OK, finally we have everything we need to bind and unbind variables in ASTs. Let’s suppose we went with Idea 2 from above — just storing a flat list of names at the binding site.

static class Binder
{
    public static BindingSite<T> Bind<T>(ImmutableArray<Free> variables, T body) where T : IBindable<T>
    {
        var variablesLookup = variables
            .Select((x, i) => new KeyValuePair<Free, int>(x, i))
            .ToImmutableDictionary();

        var level = 0;
        T Go(T x)
        {
            if (x.TryGetName(out var name))  // x is a variable
            {
                if (name.IsFree && variablesLookup.TryGetValue(name.Free, out var ix))
                {
                    return x.SetName(new Name(new Bound(level, ix)));
                }
                return x;
            }
            else if (x.TryGetBindingSite(out var bs))  // x is a binding site
            {
                level++;
                var newBody = Go(bs.Body);
                level--;
                return x.SetBindingSite(bs.WithBody(newBody));
            }
            else
            {
                return x.RewriteChildren(Go);
            }
        }
        return new BindingSite<T>(variables, Go(body));
    }

    public static (ImmutableArray<Free>, T) Unbind<T>(BindingSite<T> bindingSite, IFreshener freshener) where T : IBindable<T>
    {
        var variables = bindingSite
            .Variables
            .Select(freshener.Freshen)
            .ToImmutableArray();

        var level = 0;
        T Go(T x)
        {
            if (x.TryGetName(out var name))
            {
                if (name.IsBound && name.Bound.Level == level)
                {
                    return x.SetName(new Name(variables[name.Bound.Index]));
                }
                return x;
            }
            else if (x.TryGetBindingSite(out var bs))
            {
                level++;
                var newBody = Go(bs.Body);
                level--;
                if (!ReferenceEquals(bs.Body, newBody))
                {
                    return x.SetBindingSite(bs.WithBody(newBody));
                }
                return x;
            }
            else
            {
                return x.RewriteChildren(Go);
            }
        }
        return (variables, Go(bindingSite.Body));
    }
}

You can develop versions of Rewrite, SelfAndDescendants, and so on, which appropriately Bind and Unbind variables inside the tree.

There are a couple of design issues regarding the performance of Bind/Unbind. Each call traverses and rewrites the whole tree and potentially chews through a bunch of fresh names, so if you bind and unbind a lot then you’re gonna have performance problems.

There might be room for improvement here — off the top of my head, you could rewrite everything up to the next binding site and just store a “substitution to be applied” there. You can defer applying the changes until you’re asked to open that binding site. I suspect that’d give you asymptotic speedups (quadratic -> linear?) for certain algorithms which do lots of renaming.

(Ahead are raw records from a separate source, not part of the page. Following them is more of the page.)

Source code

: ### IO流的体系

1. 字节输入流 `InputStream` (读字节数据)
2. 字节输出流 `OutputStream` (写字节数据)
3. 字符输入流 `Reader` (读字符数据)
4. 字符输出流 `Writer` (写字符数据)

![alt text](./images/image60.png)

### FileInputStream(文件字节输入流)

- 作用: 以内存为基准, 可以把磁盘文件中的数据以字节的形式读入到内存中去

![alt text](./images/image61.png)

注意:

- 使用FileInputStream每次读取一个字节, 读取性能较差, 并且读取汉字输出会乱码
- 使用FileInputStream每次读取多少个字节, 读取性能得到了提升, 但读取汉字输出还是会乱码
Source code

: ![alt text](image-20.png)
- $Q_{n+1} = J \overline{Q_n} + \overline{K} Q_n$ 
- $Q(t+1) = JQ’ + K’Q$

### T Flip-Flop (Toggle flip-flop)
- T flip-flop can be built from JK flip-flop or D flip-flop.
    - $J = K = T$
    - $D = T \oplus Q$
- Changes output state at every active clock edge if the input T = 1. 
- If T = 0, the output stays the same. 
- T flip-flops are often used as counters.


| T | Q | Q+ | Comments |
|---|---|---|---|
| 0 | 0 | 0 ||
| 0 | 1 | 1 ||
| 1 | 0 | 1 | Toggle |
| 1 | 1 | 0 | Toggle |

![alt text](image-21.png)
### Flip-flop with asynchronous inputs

Also, some tree operations don’t require you to Unbind and re-Bind every single binding site. If you’re doing some sort of operation where you’re not generating new names or binding sites, or moving nodes across binding sites, you can just leave Bound variables where they are. That’s an argument for making (eg) bindingSite.Body public, and going under it in GetChildren/SetChildren. Although in practice that’s the sort of thing which is hard to get right and can cause subtle (or not-so-subtle) bugs in your language implementation.